▶ _INSTRUCTIONS TO FOLLOW_
Below this sentence is a listing; return exactly its lines from the one with "FIGURE 1 | Flowchart" to the one with "Fig. 10. Same", both kept, and nothing more.
(Beginning of LISTED RECORDS)
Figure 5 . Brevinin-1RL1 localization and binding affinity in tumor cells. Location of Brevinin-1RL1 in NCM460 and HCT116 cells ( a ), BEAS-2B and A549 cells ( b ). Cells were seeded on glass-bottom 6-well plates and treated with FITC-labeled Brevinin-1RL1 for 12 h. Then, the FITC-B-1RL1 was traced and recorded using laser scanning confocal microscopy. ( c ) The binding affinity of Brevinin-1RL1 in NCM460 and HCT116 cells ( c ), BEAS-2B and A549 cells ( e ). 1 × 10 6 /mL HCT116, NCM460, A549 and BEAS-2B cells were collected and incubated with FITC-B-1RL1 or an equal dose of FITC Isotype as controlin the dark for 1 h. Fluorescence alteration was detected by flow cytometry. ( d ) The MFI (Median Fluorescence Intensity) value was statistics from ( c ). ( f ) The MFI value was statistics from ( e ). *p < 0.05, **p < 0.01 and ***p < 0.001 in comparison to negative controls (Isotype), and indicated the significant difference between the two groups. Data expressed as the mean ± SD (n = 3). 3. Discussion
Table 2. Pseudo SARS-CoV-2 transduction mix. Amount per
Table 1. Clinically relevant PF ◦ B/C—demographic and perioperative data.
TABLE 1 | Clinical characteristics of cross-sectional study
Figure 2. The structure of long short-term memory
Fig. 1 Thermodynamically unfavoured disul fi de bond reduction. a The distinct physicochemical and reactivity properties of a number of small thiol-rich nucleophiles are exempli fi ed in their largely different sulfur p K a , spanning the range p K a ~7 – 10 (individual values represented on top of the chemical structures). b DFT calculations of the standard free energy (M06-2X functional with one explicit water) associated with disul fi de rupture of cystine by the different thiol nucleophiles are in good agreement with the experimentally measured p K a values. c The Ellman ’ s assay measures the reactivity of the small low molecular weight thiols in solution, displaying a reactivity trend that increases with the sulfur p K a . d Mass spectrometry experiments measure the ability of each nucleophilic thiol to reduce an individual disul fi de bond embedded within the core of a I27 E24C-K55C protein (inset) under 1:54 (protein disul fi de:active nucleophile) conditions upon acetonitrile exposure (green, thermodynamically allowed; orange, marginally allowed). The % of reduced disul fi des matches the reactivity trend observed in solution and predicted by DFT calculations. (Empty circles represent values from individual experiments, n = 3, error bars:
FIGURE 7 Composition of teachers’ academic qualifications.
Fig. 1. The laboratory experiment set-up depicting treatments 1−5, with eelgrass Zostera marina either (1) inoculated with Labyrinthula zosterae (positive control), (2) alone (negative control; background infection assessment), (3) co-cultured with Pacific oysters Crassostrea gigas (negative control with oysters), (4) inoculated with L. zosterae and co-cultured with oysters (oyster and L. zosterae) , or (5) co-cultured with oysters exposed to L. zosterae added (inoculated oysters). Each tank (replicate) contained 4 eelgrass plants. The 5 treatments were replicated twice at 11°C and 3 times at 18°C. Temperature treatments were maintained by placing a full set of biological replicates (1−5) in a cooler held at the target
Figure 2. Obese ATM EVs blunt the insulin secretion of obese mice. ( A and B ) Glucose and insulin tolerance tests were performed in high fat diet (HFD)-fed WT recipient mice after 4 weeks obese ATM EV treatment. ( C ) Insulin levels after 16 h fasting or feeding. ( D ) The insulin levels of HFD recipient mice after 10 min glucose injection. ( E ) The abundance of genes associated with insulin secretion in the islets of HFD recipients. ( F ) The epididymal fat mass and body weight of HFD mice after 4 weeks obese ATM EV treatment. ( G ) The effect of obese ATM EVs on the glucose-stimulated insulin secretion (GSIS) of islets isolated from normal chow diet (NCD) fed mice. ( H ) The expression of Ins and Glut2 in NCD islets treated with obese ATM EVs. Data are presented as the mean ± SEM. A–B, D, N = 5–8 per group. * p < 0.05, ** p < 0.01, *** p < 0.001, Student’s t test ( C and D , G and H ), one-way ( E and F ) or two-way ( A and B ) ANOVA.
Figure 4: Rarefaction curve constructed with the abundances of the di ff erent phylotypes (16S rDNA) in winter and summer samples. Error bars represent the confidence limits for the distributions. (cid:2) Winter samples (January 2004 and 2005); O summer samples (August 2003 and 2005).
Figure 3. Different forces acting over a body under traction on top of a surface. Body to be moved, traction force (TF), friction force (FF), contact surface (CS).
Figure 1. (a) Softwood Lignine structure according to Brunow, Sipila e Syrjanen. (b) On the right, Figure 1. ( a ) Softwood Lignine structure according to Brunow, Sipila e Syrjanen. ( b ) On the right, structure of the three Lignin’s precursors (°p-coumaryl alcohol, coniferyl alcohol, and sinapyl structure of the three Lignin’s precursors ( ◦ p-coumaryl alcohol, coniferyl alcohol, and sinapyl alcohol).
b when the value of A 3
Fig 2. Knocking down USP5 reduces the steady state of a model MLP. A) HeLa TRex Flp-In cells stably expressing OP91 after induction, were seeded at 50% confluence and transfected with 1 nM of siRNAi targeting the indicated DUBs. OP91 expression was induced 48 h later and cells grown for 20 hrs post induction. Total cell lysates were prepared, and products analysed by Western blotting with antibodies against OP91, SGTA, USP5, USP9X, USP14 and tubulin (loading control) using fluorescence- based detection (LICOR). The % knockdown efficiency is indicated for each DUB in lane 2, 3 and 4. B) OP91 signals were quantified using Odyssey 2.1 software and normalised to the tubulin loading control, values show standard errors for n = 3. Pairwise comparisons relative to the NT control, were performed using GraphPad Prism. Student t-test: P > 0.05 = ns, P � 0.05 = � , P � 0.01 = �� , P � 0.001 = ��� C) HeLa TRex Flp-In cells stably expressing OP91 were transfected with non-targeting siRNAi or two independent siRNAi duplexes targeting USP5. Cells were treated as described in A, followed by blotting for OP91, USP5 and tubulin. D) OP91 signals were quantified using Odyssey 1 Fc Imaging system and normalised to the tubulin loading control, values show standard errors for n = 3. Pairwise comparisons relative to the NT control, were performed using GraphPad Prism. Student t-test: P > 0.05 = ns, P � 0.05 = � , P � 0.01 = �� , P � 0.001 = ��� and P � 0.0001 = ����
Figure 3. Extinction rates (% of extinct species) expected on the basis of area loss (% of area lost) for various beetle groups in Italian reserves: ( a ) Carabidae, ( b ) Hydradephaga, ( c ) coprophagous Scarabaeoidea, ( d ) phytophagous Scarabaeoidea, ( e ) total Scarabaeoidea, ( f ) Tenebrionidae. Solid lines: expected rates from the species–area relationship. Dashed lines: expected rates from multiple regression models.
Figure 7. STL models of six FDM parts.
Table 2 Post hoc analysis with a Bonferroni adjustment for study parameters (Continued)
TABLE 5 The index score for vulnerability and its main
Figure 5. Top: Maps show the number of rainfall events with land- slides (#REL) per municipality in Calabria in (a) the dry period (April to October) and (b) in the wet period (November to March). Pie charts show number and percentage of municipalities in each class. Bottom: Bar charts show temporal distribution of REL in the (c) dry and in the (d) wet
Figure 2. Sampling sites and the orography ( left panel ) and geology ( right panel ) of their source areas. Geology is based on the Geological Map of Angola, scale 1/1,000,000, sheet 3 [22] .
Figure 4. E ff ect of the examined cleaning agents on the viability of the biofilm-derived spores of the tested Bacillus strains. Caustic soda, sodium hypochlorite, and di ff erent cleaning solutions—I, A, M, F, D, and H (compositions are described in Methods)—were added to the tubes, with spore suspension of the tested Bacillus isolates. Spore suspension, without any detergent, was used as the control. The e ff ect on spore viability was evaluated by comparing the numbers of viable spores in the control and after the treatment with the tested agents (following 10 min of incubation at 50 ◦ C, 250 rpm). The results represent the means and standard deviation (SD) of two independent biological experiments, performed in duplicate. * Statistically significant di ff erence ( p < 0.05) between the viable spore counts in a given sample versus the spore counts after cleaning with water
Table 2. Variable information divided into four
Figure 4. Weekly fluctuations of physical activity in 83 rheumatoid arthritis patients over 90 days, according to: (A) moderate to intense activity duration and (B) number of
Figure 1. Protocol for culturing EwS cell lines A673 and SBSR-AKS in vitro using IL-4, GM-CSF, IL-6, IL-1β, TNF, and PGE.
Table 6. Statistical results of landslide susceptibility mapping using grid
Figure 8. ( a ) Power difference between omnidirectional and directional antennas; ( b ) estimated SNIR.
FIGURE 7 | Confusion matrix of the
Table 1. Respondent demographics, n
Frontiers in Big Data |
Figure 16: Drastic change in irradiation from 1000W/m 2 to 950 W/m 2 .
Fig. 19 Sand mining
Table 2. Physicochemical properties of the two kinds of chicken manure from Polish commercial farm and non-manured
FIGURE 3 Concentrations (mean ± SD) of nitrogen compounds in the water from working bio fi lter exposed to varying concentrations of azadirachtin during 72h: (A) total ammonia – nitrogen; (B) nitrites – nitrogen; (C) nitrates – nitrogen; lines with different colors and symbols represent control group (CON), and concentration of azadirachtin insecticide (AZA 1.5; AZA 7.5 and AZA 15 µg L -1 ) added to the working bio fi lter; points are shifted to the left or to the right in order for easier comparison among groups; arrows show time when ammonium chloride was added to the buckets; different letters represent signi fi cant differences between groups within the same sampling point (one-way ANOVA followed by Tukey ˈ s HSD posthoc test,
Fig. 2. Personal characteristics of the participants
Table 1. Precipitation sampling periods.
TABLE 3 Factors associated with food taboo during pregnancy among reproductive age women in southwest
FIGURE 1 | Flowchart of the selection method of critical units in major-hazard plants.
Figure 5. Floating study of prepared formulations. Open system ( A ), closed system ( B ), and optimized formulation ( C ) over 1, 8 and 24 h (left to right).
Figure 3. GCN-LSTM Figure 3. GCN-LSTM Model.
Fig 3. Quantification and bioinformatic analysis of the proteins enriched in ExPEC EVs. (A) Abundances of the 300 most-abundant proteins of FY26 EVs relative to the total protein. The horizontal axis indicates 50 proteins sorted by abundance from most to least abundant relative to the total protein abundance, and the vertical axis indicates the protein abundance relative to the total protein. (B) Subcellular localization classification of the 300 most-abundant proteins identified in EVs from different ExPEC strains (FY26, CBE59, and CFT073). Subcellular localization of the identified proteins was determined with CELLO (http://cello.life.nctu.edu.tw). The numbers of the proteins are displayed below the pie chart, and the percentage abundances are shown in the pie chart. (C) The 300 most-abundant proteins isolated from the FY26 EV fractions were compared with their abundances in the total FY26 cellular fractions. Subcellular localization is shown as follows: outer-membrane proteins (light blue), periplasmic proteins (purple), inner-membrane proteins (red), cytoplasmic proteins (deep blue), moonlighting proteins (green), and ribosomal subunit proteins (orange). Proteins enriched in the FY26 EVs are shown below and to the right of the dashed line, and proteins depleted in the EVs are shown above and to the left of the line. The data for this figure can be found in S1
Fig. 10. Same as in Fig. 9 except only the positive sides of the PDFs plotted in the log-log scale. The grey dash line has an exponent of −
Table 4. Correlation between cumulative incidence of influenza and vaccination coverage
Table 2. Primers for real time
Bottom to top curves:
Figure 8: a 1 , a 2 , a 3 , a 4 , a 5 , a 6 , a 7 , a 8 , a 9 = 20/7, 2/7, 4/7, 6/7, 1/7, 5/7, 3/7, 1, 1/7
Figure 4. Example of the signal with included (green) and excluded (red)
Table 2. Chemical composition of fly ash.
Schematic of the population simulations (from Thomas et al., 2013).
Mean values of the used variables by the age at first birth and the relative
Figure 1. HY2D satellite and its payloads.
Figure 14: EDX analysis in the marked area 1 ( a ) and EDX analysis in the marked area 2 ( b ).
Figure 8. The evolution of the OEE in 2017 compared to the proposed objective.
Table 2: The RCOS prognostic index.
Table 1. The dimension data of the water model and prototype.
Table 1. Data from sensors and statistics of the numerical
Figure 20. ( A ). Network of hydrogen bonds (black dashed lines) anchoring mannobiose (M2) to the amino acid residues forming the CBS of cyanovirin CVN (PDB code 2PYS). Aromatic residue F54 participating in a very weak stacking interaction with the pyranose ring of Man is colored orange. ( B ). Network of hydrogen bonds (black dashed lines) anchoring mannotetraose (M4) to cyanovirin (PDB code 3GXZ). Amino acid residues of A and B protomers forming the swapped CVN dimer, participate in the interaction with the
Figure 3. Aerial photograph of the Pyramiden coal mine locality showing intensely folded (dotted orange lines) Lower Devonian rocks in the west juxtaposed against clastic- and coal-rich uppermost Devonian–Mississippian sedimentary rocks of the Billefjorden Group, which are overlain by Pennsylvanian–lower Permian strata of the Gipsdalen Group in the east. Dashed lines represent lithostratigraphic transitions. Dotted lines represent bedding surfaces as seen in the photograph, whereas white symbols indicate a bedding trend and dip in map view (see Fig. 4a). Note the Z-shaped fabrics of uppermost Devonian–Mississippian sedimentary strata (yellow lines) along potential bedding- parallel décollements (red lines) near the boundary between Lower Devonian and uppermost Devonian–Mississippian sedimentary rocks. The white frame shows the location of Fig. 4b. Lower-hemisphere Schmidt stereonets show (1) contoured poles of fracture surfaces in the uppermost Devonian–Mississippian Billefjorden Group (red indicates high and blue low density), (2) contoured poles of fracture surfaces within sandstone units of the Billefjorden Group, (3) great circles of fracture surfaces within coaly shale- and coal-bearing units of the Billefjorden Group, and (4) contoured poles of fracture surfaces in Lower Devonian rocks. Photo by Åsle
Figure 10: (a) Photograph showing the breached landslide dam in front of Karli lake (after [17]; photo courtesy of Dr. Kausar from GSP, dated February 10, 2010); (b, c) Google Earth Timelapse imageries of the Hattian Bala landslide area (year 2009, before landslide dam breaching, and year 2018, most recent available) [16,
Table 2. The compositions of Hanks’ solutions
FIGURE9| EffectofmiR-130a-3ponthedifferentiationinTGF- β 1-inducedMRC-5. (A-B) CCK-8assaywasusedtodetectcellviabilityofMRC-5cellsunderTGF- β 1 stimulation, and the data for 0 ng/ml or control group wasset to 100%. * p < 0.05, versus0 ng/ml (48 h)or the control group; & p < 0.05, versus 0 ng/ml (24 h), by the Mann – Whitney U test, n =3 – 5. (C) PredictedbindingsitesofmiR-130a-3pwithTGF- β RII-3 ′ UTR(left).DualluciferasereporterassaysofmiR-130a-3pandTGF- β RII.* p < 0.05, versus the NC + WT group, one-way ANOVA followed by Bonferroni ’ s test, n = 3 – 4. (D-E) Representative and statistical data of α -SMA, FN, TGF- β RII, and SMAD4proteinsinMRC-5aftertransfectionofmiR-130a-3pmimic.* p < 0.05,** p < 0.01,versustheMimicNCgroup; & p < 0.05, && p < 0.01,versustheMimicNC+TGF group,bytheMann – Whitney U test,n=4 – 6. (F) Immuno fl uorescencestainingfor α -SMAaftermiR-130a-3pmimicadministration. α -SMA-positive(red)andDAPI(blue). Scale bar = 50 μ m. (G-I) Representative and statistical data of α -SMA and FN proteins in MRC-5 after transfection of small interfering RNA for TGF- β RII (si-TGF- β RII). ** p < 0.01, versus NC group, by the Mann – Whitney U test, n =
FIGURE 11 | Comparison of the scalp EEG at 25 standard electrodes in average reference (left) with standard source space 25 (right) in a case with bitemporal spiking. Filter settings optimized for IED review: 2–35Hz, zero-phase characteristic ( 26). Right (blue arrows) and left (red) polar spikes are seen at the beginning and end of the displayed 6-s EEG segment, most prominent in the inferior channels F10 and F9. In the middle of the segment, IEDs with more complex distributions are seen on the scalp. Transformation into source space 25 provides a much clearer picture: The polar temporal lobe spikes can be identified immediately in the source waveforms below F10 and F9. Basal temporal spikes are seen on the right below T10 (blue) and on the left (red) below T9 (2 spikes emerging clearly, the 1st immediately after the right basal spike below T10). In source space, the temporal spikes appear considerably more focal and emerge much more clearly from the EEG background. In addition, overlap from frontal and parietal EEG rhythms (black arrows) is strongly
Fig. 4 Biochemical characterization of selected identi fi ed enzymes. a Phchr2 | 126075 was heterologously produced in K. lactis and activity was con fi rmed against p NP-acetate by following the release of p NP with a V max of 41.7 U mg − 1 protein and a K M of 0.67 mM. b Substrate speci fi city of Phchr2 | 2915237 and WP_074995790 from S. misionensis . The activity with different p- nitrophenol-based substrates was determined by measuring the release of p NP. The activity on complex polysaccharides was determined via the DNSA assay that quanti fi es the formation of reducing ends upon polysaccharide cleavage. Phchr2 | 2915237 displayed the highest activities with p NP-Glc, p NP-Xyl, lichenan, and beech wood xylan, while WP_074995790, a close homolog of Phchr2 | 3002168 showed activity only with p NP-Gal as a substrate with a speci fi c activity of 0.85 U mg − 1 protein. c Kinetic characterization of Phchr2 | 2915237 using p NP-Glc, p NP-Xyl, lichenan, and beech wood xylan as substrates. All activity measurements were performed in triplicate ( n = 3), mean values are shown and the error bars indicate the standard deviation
(End of LISTED RECORDS)
▶ _OUTPUT OF THE TASK_
FIGURE 1 | Flowchart of the selection method of critical units in major-hazard plants.
Figure 5. Floating study of prepared formulations. Open system ( A ), closed system ( B ), and optimized formulation ( C ) over 1, 8 and 24 h (left to right).
Figure 3. GCN-LSTM Figure 3. GCN-LSTM Model.
Fig 3. Quantification and bioinformatic analysis of the proteins enriched in ExPEC EVs. (A) Abundances of the 300 most-abundant proteins of FY26 EVs relative to the total protein. The horizontal axis indicates 50 proteins sorted by abundance from most to least abundant relative to the total protein abundance, and the vertical axis indicates the protein abundance relative to the total protein. (B) Subcellular localization classification of the 300 most-abundant proteins identified in EVs from different ExPEC strains (FY26, CBE59, and CFT073). Subcellular localization of the identified proteins was determined with CELLO (http://cello.life.nctu.edu.tw). The numbers of the proteins are displayed below the pie chart, and the percentage abundances are shown in the pie chart. (C) The 300 most-abundant proteins isolated from the FY26 EV fractions were compared with their abundances in the total FY26 cellular fractions. Subcellular localization is shown as follows: outer-membrane proteins (light blue), periplasmic proteins (purple), inner-membrane proteins (red), cytoplasmic proteins (deep blue), moonlighting proteins (green), and ribosomal subunit proteins (orange). Proteins enriched in the FY26 EVs are shown below and to the right of the dashed line, and proteins depleted in the EVs are shown above and to the left of the line. The data for this figure can be found in S1
Fig. 10. Same as in Fig. 9 except only the positive sides of the PDFs plotted in the log-log scale. The grey dash line has an exponent of −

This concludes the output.